Over 82 million tonnes of various petroleum and fuel products are moved in and out of 23 Atlantic Canada ports. Almost all the movement of crude oil and petroleum products in Atlantic Canada is through the following ports:
- Come by Chance, Newfoundland and Labrador
- Port Hawkesbury, Nova Scotia
- Saint John, New Brunswick
In Quebec, 25 million tonnes of crude oil and various petroleum products are moved in and out of 39 ports where cargo is loaded or unloaded.
Eighty-nine per cent of the shipments of crude oil and various petroleum products are through Quebec City and Montreal.
Tanker statistics on the West Coast
Oil tankers have been moving along Canada's West Coast since the 1930s.
In 2015, there were about 197,513 departures and arrivals of vessels at West Coast ports. Tankers accounted for about 1487 of them, or 0.75 per cent.
Oil is moved mostly via the following ports:
- Prince Rupert
Much of the oil shipped out of Vancouver is transported to and from communities on the B.C. coast. Oil is carried by barges, container ships, ferries, and other types of commercial and private vessels.
Tanker statistics on the Arctic Coast
Tankers travel the Arctic mostly to resupply communities and service natural resource projects.
However, an increase is expected in the number of tankers transiting Arctic waters in the next few decades.

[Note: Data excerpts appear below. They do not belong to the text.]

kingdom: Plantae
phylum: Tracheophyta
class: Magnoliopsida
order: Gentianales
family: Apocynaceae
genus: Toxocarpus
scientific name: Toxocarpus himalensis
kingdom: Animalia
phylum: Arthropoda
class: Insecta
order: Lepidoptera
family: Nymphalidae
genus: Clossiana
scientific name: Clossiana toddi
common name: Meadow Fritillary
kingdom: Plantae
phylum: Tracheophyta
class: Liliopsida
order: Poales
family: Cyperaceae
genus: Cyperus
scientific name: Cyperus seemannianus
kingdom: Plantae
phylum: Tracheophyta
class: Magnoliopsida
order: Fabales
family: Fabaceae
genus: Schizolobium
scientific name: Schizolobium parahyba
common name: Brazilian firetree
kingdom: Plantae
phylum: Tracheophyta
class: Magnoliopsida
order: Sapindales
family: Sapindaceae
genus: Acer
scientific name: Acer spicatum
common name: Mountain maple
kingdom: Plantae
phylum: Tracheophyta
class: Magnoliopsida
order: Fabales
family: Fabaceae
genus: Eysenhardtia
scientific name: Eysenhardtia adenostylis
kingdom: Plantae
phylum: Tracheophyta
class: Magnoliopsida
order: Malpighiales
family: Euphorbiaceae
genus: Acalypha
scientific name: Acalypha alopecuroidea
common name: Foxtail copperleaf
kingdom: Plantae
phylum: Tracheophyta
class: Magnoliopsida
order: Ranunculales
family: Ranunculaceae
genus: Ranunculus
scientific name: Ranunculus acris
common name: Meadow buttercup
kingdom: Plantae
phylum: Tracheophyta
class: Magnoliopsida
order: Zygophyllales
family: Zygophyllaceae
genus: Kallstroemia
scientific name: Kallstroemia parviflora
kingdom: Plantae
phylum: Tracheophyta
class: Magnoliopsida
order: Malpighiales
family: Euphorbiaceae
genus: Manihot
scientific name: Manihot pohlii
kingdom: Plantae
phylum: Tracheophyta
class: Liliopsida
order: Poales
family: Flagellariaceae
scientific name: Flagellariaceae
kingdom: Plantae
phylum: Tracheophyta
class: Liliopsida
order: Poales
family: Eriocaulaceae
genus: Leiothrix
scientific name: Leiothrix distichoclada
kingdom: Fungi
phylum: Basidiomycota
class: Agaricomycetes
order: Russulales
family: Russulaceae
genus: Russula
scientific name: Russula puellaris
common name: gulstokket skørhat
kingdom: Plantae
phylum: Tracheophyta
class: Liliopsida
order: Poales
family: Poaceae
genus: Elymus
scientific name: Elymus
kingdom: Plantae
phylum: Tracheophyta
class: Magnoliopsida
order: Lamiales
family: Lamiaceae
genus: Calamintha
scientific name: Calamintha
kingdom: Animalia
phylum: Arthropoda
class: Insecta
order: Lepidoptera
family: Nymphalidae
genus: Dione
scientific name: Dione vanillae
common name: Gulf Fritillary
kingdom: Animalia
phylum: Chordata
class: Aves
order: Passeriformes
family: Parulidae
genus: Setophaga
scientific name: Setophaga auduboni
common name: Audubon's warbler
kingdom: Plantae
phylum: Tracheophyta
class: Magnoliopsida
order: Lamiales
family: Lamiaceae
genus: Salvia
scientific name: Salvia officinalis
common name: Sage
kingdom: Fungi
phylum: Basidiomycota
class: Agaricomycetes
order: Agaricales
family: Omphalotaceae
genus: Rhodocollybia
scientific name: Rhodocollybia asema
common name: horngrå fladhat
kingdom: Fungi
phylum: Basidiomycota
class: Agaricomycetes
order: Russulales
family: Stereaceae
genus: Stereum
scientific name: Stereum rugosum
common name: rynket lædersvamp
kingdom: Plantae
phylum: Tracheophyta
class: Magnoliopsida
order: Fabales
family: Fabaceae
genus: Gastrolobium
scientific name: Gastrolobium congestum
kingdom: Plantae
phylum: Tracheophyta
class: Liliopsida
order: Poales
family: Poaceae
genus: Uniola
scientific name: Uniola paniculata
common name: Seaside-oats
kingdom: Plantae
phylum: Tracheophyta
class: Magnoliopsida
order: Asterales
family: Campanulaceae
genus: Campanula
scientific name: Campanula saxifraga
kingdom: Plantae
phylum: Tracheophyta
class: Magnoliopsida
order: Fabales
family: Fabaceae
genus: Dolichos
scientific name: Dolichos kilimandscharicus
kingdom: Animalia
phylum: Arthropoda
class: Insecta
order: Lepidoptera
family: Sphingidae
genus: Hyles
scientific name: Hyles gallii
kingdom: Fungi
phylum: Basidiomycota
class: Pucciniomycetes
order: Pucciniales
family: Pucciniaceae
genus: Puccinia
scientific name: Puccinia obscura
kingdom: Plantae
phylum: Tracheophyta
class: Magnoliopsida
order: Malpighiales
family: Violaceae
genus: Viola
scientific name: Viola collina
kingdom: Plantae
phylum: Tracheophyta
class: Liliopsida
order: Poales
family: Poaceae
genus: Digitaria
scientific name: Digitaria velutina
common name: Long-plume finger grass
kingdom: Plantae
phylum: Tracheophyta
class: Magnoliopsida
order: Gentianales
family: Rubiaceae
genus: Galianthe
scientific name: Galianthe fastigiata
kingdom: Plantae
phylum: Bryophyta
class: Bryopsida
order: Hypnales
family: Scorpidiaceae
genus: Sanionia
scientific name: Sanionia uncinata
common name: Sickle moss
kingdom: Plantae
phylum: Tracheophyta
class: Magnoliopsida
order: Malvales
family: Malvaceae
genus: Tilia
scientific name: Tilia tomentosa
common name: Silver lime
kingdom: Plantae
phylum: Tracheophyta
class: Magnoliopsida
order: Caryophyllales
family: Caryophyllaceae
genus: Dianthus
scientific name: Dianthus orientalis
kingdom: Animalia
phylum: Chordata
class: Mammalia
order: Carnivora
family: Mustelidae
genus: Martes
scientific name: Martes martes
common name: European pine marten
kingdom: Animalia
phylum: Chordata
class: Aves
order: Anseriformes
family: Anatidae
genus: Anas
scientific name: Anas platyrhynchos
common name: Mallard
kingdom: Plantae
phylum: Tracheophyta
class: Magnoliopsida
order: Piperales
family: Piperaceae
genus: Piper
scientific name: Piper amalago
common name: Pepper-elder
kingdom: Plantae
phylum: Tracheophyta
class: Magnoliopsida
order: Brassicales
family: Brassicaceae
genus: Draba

Climate change is affecting Arctic transportation. For example, melting sea-ice is extending the shipping season, increasing marine traffic in the North.
In 2015, eleven regulated vessels shipped product within the Arctic. Most of these were Canadian vessels.
Vessels must follow specific rules for Arctic shipping, which are designed to ensure safe operations in northern weather conditions.
Tanker statistics in the Saint Lawrence Seaway and Great Lakes
Over 4.1 million tonnes of oil products are moved from 29 marine facilities in and out of ports in the Great Lakes – St. Lawrence Seaway. Of this:
- over 1.8 million tonnes are shipped between Canada and the United States
- over 2.3 million tonnes are imported/exported in and out of the Great Lakes – St. Lawrence Seaway system.
Tankers carrying oil products account for 7 percent of all shipments completed in the Great Lakes – St. Lawrence Seaway. Heavy crude oil is not currently transported on the Great Lakes – St. Lawrence Seaway.